What is Giving Compass?
We connect donors to learning resources and ways to support community-led solutions. Learn more about us.
Giving Compass' Take:
• David Zipper demonstrates how COVID-19 has revealed major flaws in pedestrian infrastructure throughout the United States, many of which could be corrected with safe sidewalks.
• How does the safety of sidewalks vary across neighborhoods? How can you work to make sure members of marginalized communities aren't responsible for the safety of their infrastructure?
• Learn about funds that support community improvements during coronavirus.
Stuck at home because of the coronavirus, millions of urban residents suddenly became acutely aware of an easily overlooked element of urban infrastructure: their neighborhood sidewalks (or lack thereof).
During the lockdowns, as walking provided a critical antidote to cabin fever, sidewalks become crowded, contested space. With vehicle traffic temporarily in retreat during Covid-19 shelter-at-home rules, many cities claimed street space for pedestrians via quick-fix solutions like traffic cones and Jersey barriers. Meanwhile, retailers and restaurants, desperate for safer outdoor space, are making their own incursions into this increasingly valuable infrastructural commodity.
With sidewalk awareness ascendant, this is indeed an opportune time to start an overdue national upgrade. Sidewalks play a vital role in city life: Long after the pandemic has ended, better sidewalks can continue to offer a host of benefits, including improving resident health, reducing automobile usage and helping to address historical underinvestment in low-income communities.
Disadvantaged communities are most likely to be burdened with bad sidewalks. Kate Lowe, a professor of urban planning and policy at the University of Illinois at Chicago, studied the quality of sidewalks in New Orleans, where property owners are responsible for them. Pedestrian networks were worse in minority and low-income neighborhoods, she found. Pedestrian fatalities from automobile collisions are also much higher in low-income neighborhoods.

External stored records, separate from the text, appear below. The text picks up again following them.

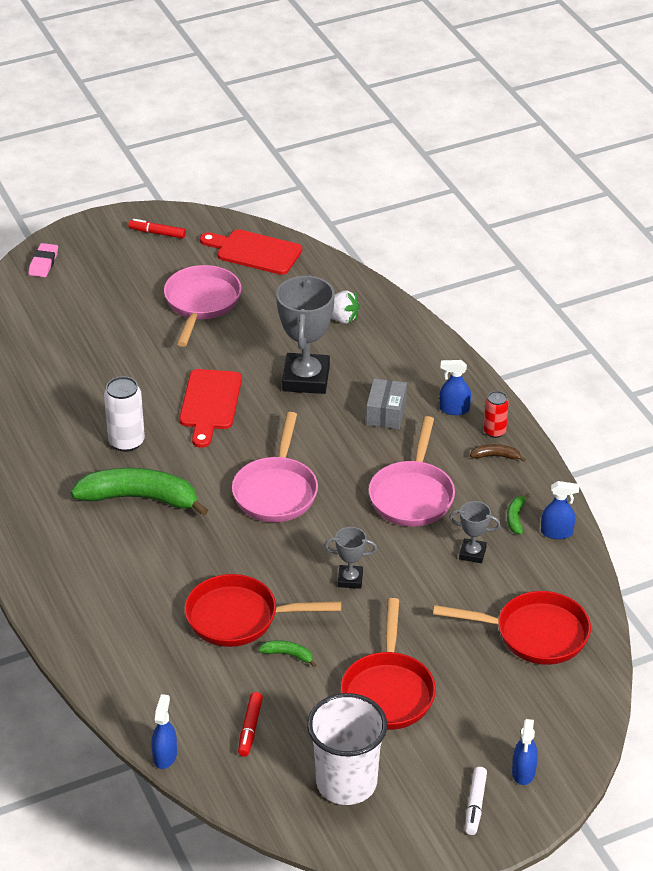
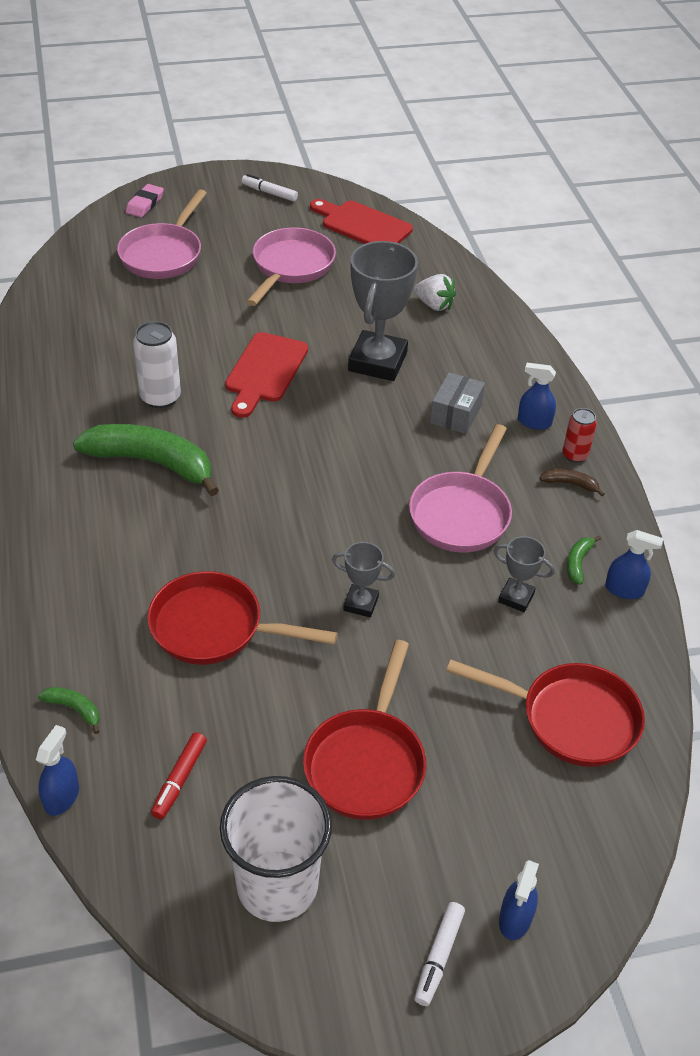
camera: 10 degrees right, 5 degrees up
(157, 233) = (269, 193): red marker -> white marker
(276, 491) = (306, 481): pink pan -> pink pan (163, 254)
(288, 655) = (258, 688): green banana -> green banana (74, 709)

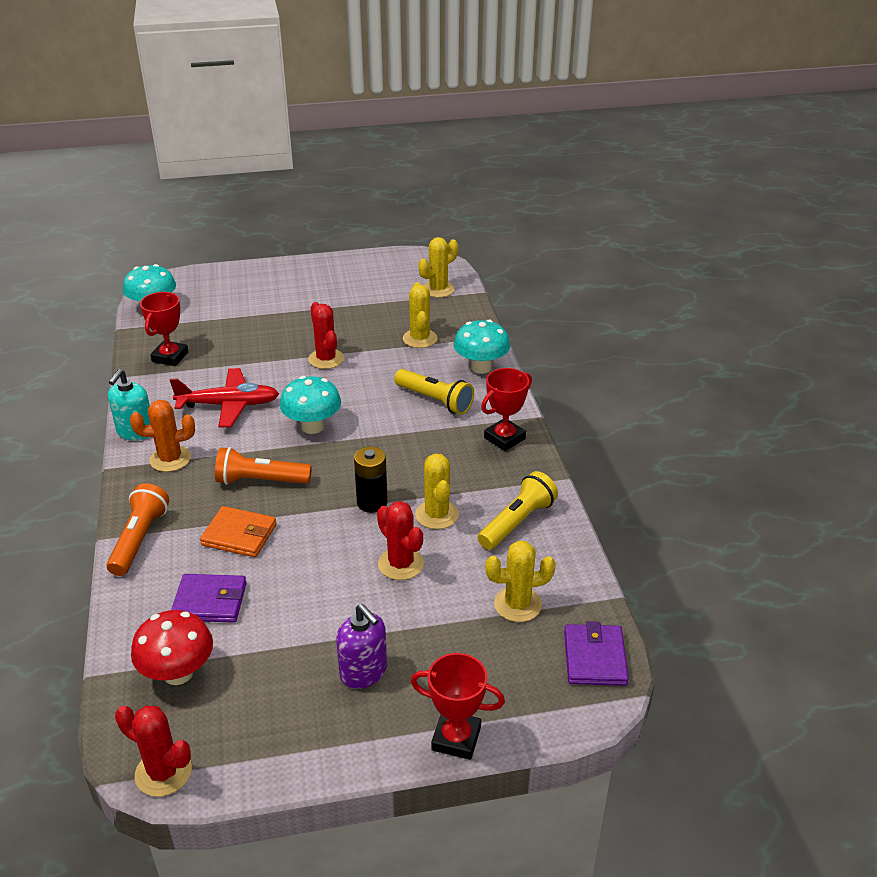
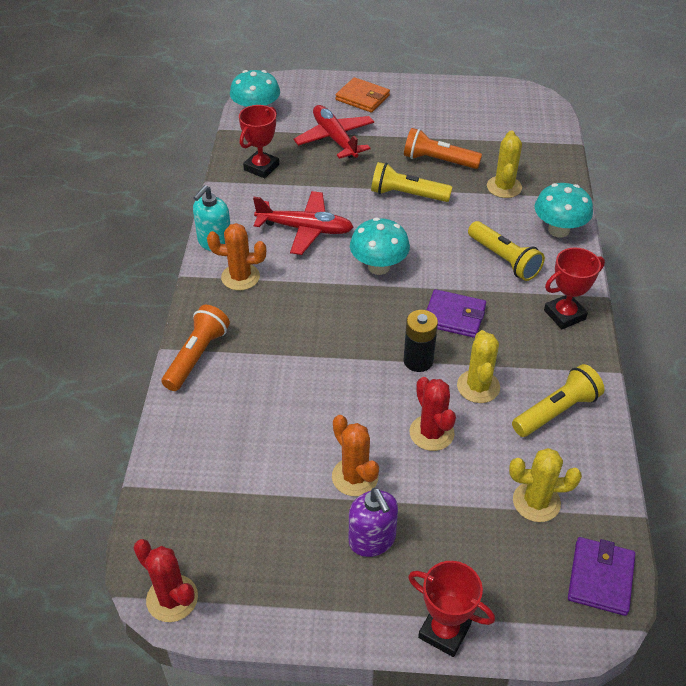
camera: 15 degrees right, 10 degrees up
(178, 673) = (204, 501): red mushroom -> none
(210, 601) = (246, 434): purple wallet -> purple wallet (454, 316)
(239, 535) = (287, 370): orange wallet -> orange wallet (362, 98)
(241, 321) = (335, 138): none -> red plane
(260, 481) = (318, 316): orange flashlight -> orange flashlight (438, 160)
(326, 359) = (407, 194): red cactus -> yellow flashlight
(332, 618) = (355, 477): none -> orange cactus
(438, 289) = (534, 134): yellow cactus -> none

As popular and beneficial as a sidewalk investment campaign could be, cities and states have little capacity to mount even a modest one in the midst of the current recession. But unlike most cities and states, the federal government is under no obligation to balance its budget, giving it more flexibility to spend money on infrastructure. Two possibilities would be to include a pot of sidewalk funding in the transportation reauthorization bill or as part of a fiscal stimulus package.